(Your instructions) Pull out every line in the items below that contains the string "depth".

(Source records)
════════
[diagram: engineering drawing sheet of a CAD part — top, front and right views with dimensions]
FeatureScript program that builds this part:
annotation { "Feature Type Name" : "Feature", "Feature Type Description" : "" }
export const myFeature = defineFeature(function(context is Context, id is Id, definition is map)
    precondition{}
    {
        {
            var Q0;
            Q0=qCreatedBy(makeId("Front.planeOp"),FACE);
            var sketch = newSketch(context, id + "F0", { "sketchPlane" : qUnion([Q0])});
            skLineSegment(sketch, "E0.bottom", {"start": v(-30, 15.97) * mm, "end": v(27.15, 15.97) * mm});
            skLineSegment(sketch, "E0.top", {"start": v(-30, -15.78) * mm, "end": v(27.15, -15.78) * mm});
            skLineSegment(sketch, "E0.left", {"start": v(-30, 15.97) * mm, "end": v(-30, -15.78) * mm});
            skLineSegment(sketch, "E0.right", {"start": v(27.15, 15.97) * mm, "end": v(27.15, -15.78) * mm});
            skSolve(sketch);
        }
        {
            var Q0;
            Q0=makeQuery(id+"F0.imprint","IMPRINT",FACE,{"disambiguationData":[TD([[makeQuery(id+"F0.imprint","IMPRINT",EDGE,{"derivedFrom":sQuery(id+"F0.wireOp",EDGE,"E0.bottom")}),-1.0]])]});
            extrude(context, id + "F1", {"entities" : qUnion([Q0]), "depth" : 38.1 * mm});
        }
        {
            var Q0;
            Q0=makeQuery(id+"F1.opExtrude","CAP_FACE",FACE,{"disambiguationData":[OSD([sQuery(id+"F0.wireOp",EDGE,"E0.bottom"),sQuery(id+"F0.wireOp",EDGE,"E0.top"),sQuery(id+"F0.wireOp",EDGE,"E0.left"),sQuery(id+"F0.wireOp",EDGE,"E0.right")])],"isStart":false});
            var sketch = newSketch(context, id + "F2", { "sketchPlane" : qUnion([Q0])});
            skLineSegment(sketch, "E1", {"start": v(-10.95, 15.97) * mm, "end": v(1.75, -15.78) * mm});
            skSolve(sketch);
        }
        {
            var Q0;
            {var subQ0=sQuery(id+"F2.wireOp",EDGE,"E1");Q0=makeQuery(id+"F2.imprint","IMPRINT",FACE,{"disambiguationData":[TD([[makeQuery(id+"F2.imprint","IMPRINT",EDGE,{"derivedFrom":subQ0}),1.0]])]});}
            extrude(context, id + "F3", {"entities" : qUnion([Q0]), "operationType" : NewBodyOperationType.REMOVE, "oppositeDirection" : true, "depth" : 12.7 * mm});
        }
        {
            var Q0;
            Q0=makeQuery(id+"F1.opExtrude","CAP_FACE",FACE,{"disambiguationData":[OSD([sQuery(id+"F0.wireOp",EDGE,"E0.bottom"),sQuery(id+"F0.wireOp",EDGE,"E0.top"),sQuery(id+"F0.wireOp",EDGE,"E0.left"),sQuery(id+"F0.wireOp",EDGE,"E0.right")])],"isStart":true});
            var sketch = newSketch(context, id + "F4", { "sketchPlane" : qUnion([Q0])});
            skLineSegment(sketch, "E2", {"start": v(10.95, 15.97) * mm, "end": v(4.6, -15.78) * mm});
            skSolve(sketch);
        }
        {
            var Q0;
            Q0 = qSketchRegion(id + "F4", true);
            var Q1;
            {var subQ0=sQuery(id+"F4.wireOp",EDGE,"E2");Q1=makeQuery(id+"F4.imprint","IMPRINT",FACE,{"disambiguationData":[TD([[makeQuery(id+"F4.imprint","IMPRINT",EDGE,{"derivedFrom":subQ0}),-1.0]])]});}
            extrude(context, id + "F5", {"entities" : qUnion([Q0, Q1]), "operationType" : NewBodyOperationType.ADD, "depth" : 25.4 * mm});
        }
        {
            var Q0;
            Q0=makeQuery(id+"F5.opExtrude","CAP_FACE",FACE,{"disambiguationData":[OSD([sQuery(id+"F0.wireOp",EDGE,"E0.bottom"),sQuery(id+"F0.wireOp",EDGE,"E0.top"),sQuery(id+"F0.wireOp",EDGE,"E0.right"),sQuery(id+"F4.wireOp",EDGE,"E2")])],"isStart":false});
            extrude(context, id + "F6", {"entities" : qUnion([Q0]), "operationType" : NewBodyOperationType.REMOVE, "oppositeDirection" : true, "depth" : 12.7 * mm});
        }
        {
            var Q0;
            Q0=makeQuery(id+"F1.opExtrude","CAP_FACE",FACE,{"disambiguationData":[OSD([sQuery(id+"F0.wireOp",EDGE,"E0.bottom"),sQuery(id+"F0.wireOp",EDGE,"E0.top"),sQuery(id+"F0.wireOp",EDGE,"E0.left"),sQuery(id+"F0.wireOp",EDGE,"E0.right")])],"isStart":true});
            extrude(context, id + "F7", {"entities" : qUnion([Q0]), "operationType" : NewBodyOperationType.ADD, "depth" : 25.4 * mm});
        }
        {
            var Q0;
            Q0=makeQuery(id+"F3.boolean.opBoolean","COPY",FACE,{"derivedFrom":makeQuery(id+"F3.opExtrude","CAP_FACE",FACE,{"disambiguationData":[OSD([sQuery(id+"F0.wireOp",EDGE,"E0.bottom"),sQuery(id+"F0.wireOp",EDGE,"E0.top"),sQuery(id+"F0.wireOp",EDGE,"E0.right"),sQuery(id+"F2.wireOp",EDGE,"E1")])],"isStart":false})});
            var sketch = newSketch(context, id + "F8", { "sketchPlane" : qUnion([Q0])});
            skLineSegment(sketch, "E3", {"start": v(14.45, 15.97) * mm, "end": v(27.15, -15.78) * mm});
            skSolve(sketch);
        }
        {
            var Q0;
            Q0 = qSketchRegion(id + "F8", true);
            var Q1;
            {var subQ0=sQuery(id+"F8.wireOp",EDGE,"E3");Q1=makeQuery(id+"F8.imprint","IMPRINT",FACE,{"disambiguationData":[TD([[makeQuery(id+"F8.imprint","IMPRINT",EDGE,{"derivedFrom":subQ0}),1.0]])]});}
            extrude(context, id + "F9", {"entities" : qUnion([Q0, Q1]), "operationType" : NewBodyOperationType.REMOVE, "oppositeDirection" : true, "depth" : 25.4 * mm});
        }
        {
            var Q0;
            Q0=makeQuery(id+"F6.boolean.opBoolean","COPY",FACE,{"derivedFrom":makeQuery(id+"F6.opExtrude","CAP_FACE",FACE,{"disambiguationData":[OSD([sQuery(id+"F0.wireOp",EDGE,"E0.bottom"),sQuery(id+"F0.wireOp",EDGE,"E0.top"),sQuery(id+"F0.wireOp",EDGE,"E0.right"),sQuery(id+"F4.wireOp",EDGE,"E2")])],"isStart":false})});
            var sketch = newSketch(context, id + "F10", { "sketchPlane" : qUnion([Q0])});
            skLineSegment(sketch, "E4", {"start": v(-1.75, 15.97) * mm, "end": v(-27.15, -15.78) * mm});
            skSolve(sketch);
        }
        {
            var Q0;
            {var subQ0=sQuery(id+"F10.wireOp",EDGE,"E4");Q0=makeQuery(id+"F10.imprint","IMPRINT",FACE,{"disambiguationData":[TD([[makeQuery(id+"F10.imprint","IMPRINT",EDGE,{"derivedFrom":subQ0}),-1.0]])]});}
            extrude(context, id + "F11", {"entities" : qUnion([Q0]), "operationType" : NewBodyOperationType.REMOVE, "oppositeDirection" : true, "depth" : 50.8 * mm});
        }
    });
════════
(Finished exercise)
            extrude(context, id + "F1", {"entities" : qUnion([Q0]), "depth" : 38.1 * mm});
            extrude(context, id + "F3", {"entities" : qUnion([Q0]), "operationType" : NewBodyOperationType.REMOVE, "oppositeDirection" : true, "depth" : 12.7 * mm});
            extrude(context, id + "F5", {"entities" : qUnion([Q0, Q1]), "operationType" : NewBodyOperationType.ADD, "depth" : 25.4 * mm});
            extrude(context, id + "F6", {"entities" : qUnion([Q0]), "operationType" : NewBodyOperationType.REMOVE, "oppositeDirection" : true, "depth" : 12.7 * mm});
            extrude(context, id + "F7", {"entities" : qUnion([Q0]), "operationType" : NewBodyOperationType.ADD, "depth" : 25.4 * mm});
            extrude(context, id + "F9", {"entities" : qUnion([Q0, Q1]), "operationType" : NewBodyOperationType.REMOVE, "oppositeDirection" : true, "depth" : 25.4 * mm});
            extrude(context, id + "F11", {"entities" : qUnion([Q0]), "operationType" : NewBodyOperationType.REMOVE, "oppositeDirection" : true, "depth" : 50.8 * mm});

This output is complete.